Primary activities directly contribute to a product’s creation, including:

  • Inbound logistics: Gathering and storing inventory and market data
  • Operations: Creating finished products from raw materials
  • Outbound logistics: Distributing products to clients
  • Marketing and sales: Promoting and advertising products to potential consumers
  • After-sales services: Training customer service representatives to support clients with installations, returns, etc.

Secondary activities support the primary actions to create a product, and they include infrastructure, team management, technology development, and material procurement. These supporting activities are crucial to the success of the primary activities; for example, without product design and market research, a company could not successfully market and sell a product.

Identifying a value chain is essential for understanding your business’s profit margin and operating margin so you can ensure the least input leads to the highest output. Detailing the value chain helps you easily see where an expensive part of the process could lead to decreased margins and take steps to lower expenses.

Let’s review the Starbucks value chain to see how it helps encourage stable growth. Starbucks’ value chain is relatively straightforward, so a small business could use it as a model. A Harvard Business School case study identified the primary activities behind the coffee chain, including: 

  • Inbound logistics: Building close relationships with coffee-bean suppliers from around the world and obtaining the best prices.
  • Operations: Operating more than 30,000 stores in 83 countries.
  • Outbound logistics: Selling products in stores and through licensed dealers using point-of-sale systems, the Starbucks mobile app, and Starbucks cards.
  • Marketing and sales: Focusing heavily on the “Starbucks experience” to create loyal consumers.
  • After-sales service: Training team members on customer service and creating recognizable, clean cafes.
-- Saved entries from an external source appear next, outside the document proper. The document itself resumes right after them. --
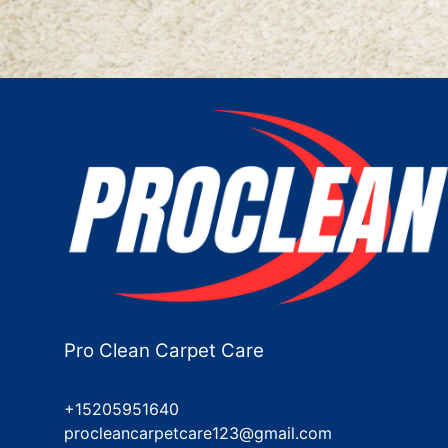
Pro Clean Carpet Care
+15205951640
procleancarpetcare123@gmail.com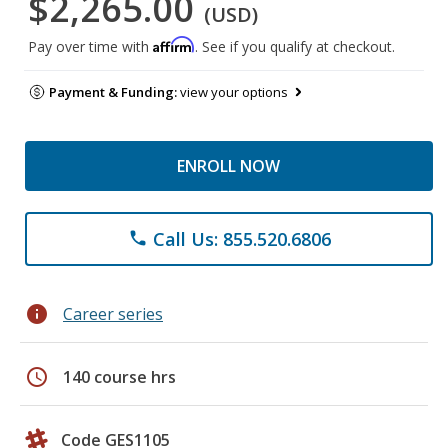
$2,265.00
(USD)
Affirm
Pay over time with
. See if you qualify at checkout.
Payment & Funding:
view your options
ENROLL NOW
Call Us: 855.520.6806
phone
info
Career series
schedule
140 course hrs
Code GES1105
Secondary activities that support Starbucks’ annual revenue creation, which topped $23 billion in 2020, include employee benefits, well-designed cafes, and an easy-to-use mobile app.

Types of Value Chains

Your business’s manufacturing and distribution process may fall into one of two distinct types of value chains: a typical value chain or a global value chain.

A typical value chain records the business activities and players within a single geographic location or firm. For example, a small business that operates solely in one state would use a typical value chain, as might a larger company that operates within a single country. 

Duke University describes a global value chain as the activities and critical players spread across different firms and countries. As described above, Starbucks is an example of a global value chain, since it sources coffee beans from various countries and ships supplies to Starbucks locations around the world.

Key Takeaways

  • A value chain documents the activities and business players involved in taking a product or service from concept to distribution. 
  • Value chains include primary activities involved in creating products and secondary activities that support that creation. 
  • Understanding your value chain allows you to consider your profit margins and figure out how to create more value with lower expenditures.